(Stored data)
▶
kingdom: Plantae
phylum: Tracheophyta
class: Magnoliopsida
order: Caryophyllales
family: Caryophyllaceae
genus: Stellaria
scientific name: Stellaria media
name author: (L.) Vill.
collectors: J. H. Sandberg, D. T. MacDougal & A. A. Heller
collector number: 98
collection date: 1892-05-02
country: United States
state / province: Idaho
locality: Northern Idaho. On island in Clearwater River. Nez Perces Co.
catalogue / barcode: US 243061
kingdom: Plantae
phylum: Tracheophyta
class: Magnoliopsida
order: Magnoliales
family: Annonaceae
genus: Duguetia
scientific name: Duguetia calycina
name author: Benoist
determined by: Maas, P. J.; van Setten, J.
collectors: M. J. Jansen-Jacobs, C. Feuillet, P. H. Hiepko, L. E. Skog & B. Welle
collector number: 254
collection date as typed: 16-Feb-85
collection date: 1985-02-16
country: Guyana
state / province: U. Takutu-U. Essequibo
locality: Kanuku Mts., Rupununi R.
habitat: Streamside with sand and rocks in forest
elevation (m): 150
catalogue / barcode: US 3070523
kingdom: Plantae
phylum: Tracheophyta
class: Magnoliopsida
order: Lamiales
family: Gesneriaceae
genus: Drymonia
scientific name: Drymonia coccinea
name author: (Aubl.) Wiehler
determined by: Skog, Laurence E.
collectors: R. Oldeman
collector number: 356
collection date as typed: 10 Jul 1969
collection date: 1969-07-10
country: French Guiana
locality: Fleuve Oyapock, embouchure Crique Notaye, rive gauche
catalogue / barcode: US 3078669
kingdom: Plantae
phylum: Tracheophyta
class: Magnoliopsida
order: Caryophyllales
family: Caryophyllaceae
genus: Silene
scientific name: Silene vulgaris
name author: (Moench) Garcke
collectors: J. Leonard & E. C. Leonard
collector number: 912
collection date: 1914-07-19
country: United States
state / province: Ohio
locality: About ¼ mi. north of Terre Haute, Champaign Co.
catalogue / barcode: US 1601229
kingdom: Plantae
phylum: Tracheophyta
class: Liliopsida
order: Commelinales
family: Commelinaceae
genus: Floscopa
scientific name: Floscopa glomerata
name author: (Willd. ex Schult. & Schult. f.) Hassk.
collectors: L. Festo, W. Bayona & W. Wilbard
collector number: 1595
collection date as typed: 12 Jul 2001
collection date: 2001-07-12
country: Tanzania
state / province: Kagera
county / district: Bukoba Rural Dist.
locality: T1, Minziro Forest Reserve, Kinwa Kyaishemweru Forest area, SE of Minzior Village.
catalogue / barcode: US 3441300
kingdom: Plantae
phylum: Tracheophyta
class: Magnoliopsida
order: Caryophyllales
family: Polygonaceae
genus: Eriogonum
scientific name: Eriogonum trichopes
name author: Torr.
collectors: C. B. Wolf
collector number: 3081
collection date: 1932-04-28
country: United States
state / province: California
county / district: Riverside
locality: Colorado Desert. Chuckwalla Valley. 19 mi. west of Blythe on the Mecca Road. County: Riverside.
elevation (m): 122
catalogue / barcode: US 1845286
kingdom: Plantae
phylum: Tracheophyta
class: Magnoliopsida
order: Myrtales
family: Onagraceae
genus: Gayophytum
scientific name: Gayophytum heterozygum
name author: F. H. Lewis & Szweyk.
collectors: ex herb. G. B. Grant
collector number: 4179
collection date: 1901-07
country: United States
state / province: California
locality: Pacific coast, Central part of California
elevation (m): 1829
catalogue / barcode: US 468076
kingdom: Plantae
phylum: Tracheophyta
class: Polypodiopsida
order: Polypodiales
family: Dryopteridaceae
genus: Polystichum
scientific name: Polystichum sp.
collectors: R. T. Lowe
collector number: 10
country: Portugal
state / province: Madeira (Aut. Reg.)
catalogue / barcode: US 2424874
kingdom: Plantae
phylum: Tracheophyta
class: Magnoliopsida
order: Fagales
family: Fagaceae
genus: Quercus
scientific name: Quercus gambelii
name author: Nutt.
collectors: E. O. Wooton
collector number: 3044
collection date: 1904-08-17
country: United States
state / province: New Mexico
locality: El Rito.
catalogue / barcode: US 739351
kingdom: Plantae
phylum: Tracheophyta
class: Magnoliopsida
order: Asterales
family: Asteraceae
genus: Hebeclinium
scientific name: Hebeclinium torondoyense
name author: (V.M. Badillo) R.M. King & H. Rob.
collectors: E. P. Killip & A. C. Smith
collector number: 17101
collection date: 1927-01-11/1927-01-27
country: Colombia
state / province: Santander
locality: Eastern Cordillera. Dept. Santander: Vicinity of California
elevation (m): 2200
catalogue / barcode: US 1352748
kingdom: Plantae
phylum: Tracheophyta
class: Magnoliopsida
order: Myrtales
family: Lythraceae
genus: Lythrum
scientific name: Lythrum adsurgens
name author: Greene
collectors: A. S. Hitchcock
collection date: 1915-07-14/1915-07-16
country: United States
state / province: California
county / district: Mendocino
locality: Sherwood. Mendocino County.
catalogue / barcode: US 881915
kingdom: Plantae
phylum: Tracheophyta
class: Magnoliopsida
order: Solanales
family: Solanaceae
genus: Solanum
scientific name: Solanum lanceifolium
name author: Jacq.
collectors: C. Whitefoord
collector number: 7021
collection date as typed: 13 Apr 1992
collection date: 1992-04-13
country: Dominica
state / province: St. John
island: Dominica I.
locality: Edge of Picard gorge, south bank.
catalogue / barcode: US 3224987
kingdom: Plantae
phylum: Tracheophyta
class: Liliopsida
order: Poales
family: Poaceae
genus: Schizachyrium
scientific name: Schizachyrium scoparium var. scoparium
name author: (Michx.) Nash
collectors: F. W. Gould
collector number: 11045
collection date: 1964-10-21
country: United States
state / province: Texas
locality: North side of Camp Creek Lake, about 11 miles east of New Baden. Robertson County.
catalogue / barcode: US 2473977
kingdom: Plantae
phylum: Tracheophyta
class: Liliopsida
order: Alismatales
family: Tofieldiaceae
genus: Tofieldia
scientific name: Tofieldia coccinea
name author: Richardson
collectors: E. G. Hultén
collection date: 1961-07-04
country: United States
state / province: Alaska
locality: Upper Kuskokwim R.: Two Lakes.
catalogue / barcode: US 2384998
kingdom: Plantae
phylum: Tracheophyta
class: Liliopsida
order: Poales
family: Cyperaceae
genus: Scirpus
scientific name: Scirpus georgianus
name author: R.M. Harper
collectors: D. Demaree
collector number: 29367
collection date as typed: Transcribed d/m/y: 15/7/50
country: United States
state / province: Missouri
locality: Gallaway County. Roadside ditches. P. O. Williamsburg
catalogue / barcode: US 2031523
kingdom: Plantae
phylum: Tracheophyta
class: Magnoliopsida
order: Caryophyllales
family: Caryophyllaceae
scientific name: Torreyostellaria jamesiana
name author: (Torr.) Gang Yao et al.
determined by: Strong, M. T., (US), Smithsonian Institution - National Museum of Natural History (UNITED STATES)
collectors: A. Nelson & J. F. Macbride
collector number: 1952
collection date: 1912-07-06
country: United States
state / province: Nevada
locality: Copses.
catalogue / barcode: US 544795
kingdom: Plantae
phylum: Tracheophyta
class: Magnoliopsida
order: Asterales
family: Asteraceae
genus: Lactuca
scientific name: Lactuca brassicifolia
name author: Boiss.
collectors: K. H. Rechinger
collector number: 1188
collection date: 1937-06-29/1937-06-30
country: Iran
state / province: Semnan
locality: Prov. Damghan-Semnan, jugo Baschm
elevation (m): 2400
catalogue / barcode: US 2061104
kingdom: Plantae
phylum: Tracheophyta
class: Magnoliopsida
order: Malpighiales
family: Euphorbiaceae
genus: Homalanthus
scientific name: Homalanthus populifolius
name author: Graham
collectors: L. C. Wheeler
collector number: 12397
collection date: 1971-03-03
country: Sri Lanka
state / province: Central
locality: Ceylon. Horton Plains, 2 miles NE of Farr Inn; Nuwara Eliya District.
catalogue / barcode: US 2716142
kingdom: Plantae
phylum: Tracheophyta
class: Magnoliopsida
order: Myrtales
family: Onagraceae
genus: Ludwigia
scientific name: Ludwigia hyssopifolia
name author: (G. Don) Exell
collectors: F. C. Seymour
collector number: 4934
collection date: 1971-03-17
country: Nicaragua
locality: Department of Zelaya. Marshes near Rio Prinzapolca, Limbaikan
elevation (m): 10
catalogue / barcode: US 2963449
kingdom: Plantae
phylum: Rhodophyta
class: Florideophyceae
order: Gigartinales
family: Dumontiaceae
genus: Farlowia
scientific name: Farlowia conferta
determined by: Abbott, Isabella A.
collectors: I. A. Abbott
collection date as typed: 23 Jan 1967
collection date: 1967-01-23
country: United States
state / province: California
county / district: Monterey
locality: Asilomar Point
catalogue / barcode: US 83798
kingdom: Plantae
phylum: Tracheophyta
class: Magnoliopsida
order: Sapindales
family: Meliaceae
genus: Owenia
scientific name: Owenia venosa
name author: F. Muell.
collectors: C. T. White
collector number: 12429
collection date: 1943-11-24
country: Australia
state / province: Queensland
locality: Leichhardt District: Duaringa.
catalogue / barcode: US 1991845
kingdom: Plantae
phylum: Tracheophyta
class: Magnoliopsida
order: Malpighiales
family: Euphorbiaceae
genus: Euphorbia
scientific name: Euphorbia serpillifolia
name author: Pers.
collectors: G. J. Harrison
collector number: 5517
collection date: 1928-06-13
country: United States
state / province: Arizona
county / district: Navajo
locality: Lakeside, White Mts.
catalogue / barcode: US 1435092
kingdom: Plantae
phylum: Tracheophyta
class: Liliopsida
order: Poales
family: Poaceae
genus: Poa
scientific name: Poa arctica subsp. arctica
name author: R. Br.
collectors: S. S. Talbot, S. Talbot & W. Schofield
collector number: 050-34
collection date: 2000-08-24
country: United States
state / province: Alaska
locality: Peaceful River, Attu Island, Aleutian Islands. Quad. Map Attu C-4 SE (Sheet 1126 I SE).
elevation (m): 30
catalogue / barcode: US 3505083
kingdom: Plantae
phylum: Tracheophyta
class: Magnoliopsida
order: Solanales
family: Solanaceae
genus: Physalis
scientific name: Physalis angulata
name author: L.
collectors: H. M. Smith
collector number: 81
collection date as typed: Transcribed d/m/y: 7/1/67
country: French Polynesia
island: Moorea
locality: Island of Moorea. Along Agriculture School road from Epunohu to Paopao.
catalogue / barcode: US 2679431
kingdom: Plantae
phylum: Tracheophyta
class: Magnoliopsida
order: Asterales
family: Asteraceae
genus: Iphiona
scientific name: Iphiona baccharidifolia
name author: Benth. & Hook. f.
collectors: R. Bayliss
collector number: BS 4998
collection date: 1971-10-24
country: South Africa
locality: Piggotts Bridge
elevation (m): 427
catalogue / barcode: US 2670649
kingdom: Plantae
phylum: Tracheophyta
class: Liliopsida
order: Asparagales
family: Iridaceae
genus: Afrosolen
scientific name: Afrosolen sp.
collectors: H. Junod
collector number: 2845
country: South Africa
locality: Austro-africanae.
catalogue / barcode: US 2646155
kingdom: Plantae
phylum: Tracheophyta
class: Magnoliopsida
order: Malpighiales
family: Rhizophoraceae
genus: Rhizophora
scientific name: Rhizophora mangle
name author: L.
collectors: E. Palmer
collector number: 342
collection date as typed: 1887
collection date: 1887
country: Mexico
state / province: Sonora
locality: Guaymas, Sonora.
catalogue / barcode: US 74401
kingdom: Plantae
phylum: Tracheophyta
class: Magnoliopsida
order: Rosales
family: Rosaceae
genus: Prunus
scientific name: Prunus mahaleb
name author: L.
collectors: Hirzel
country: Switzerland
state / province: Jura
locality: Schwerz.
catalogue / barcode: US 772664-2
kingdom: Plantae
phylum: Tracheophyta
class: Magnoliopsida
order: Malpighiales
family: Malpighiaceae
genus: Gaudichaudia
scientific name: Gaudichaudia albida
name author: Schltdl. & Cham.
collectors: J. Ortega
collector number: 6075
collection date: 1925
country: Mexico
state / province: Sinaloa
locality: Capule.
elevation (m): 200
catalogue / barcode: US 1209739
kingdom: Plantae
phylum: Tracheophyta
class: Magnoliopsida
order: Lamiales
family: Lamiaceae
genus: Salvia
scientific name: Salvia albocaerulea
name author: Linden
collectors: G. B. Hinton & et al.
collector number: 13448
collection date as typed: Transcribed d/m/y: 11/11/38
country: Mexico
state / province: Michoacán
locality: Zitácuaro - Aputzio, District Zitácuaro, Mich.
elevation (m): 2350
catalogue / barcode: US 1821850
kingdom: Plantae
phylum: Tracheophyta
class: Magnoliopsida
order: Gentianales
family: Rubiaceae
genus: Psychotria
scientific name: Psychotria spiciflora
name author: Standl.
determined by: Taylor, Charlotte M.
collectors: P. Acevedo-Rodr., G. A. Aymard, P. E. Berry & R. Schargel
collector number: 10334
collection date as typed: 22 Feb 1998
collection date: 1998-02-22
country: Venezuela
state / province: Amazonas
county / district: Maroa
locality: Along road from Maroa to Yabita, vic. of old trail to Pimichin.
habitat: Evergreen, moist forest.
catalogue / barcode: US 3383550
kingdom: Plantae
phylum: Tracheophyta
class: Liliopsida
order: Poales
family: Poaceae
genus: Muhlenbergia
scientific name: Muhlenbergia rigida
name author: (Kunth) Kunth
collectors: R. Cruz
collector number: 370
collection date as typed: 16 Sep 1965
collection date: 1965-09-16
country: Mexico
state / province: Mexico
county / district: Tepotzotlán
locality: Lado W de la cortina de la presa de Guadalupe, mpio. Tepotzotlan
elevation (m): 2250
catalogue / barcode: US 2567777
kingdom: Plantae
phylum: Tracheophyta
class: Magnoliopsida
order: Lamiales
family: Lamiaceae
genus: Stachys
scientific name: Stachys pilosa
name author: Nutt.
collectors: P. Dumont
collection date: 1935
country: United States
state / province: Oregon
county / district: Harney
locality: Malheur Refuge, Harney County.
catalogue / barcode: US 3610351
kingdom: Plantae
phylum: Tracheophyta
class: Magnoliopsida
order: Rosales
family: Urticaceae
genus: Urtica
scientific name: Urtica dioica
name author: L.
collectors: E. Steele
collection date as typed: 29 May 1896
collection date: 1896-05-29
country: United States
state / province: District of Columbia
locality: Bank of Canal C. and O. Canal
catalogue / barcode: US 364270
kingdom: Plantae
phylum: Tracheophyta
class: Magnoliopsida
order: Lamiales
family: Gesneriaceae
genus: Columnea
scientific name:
◀
=== Exercise ===
Starting at the line containing "genus: Tofieldia" and ending at the line containing "state / province: Missouri", reproduce only those lines of the listing, renaming "collectors" to "collected by" and changing nothing else.

=== Written response ===
genus: Tofieldia
scientific name: Tofieldia coccinea
name author: Richardson
collected by: E. G. Hultén
collection date: 1961-07-04
country: United States
state / province: Alaska
locality: Upper Kuskokwim R.: Two Lakes.
catalogue / barcode: US 2384998
kingdom: Plantae
phylum: Tracheophyta
class: Liliopsida
order: Poales
family: Cyperaceae
genus: Scirpus
scientific name: Scirpus georgianus
name author: R.M. Harper
collected by: D. Demaree
collector number: 29367
collection date as typed: Transcribed d/m/y: 15/7/50
country: United States
state / province: Missouri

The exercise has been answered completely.